Google announced that it'll be restricting tech support ads.
Google announced that it’ll be restricting tech support ads.

Image: Getty Images/fStop

Tech support scams are a problem on the internet, and Google is trying to stop people from getting tangled in them through their ads.

It’s decided to restrict ads by third-party technical support providers, as well as making these businesses verify themselves.

“As the fraudulent activity takes place off our platform, it’s increasingly difficult to separate the bad actors from the legitimate providers,” reads a post by Google’s director of global product policy, David Graff, on Friday.

“That’s why in the coming months, we will roll out a verification program to ensure that only legitimate providers of third-party tech support can use our platform to reach consumers.”

The announcement comes following a Wall Street Journal investigation on these scams.
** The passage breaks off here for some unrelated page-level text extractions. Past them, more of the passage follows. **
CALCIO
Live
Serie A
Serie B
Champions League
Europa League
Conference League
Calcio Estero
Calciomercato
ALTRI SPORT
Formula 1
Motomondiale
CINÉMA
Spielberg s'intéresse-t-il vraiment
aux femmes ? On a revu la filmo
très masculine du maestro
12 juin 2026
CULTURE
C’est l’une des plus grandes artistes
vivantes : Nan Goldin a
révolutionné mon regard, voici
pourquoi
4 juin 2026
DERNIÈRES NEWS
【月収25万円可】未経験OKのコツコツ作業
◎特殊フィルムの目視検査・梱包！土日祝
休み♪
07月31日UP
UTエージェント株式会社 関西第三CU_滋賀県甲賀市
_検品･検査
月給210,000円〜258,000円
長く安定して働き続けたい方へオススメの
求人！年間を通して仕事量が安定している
It included a particularly bad ad purporting to be from Apple, which appeared when one searched for the terms “apple tech support” on Google.

In this case, the ad showed a URL for Apple’s official website, but also displayed and linked to a phone number belonging to a tech support scammer.

A 2018 study by cited by the newspaper found that 72 percent of sponsored ads on major search engines related to tech support queries linked to scams.

Google has implemented verification checks to combat fraud other problematic categories, like locksmith services and addiction treatment centers. 

It’s also banned ads for payday loans, bail bonds services, and cryptocurrency or initial coin offering (ICO) related content.

While the move to restrict ads will certainly stop people from getting tricked via Google’s ads, tech support scams will continue to cause trouble through methods like cold-calling and intrusive pop-ups.